You know I have love relationship with Clara, but it ends, the letter read. I will not roommate with Clara next year. I will hope you don’t tell no one what you saw.
She signed the letter Your friend always, Sin‑Jun, and she drew a smiley face next to her name. And when we saw each other again the following September, our relationship functioned, amazingly enough, just about as it had before she took the aspirin, which is to say we treated each other with affection and never spoke about anything of substance. But later‑Sin‑Jun was one of the few classmates I stayed in touch with after Ault‑after she’d come out to the extent that it was clear to everyone except her parents she was a lesbian (she kept her hair short and spiky, she wore silver hoops up one ear), I did learn the whole story. She was the one who’d pursued Clara. We were sitting on a deck in Seattle, off the apartment Sin‑Jun shared with her girlfriend, Julie, and Sin‑Jun worked by then as a neurobiologist in a research lab outside the city. It was never that we’d had a breakthrough after which we talked candidly to each other; I think it was more
that separately, in college and after, we grew up and certain topics came to seem ordinary rather than forbidden.
“But why Clara?” I asked.
“She was my roommate,” Sin‑Jun said. “This was very convenient.”
I almost laughed. By this point‑she had been one of the first ones from our class‑Clara was married and even had a son. She and her husband had met at UVA; apparently, he was from West Virginia, which was where they moved after the wedding so that he could oversee his family’s coal mines.
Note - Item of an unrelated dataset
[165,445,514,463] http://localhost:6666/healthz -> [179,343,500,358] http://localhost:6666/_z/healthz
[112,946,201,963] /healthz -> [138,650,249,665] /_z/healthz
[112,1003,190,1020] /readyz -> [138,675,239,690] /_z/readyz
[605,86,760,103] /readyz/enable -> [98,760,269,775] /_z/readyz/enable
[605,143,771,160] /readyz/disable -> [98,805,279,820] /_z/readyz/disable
The photo of them that ran in The Ault Quarterly showed Clara, bosomy in a long dress and veil, standing beside a portly fair‑haired guy in tails.
Sin‑Jun had believed all along, she said, that Clara was straight. But she had also known that Clara was malleable, and the longer they were involved‑it had started just after Christmas‑the guiltier Sin‑Jun felt. When she’d try to end the relationship, however, Clara would become hysterical. “She says she love me so much,” Sin‑Jun said. “But I think she just love sex.”
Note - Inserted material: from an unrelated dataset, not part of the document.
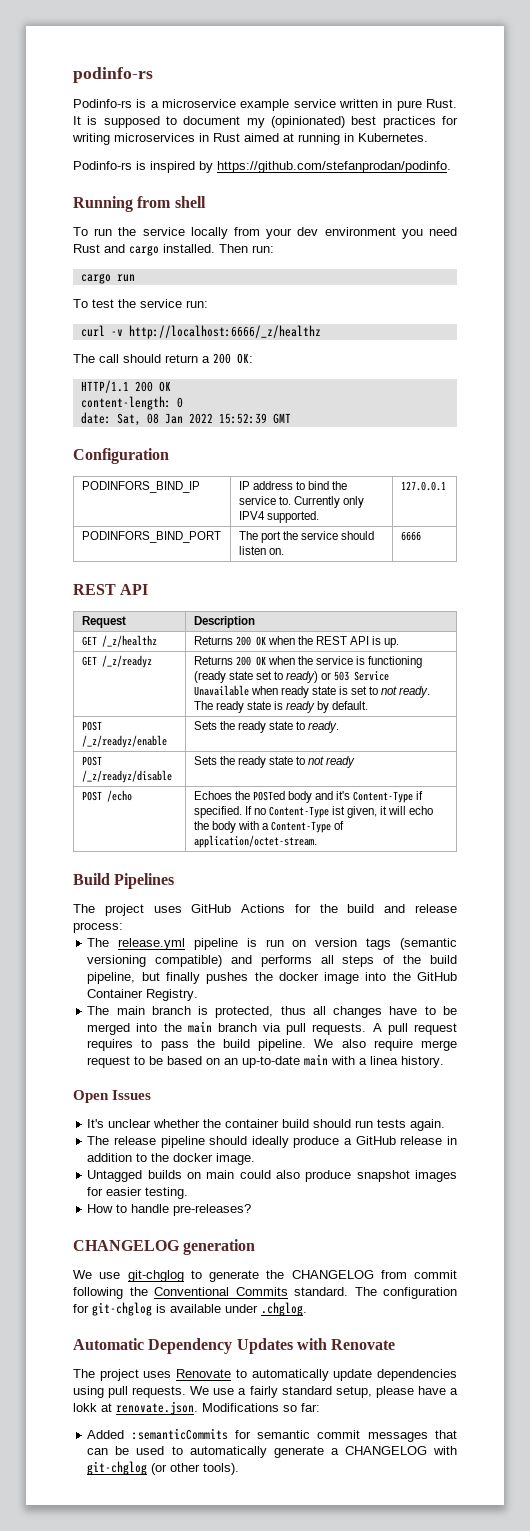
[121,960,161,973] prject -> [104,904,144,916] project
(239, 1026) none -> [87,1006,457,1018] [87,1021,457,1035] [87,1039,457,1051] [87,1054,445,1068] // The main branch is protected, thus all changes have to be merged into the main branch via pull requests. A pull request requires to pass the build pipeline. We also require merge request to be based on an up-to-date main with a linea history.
I did start laughing then‑I couldn’t help it‑and Sin‑Jun started laughing, too. Yet it is hard for me not to feel a certain admiration for Clara. I am not so sure that she was merely dumb or horny; I think maybe she was also a little brave.
I never talked to Dave Bardo after that lunch, and for the rest of my junior year, I avoided him completely. I even avoided making eye contact, and it wasn’t that difficult. But near the end of spring term, I felt a burst of remorse, or maybe it was that the remorse I’d felt all along expanded. I began peeking behind the counter. By early June, his arms were tan‑he must have been spending time outside‑and he often seemed to be kidding around with other staff members. He was never looking at me, and it occurred to me that maybe there was a reason it had been so easy to ignore him for the past few months. By my senior year, he wasn’t working anymore at Ault, though his sister, Lynn, had returned. Several times I was tempted to ask her where he’d gone‑maybe he’d made it out to California, and liked it so much that he’d stayed‑but I was afraid to remind her who I was.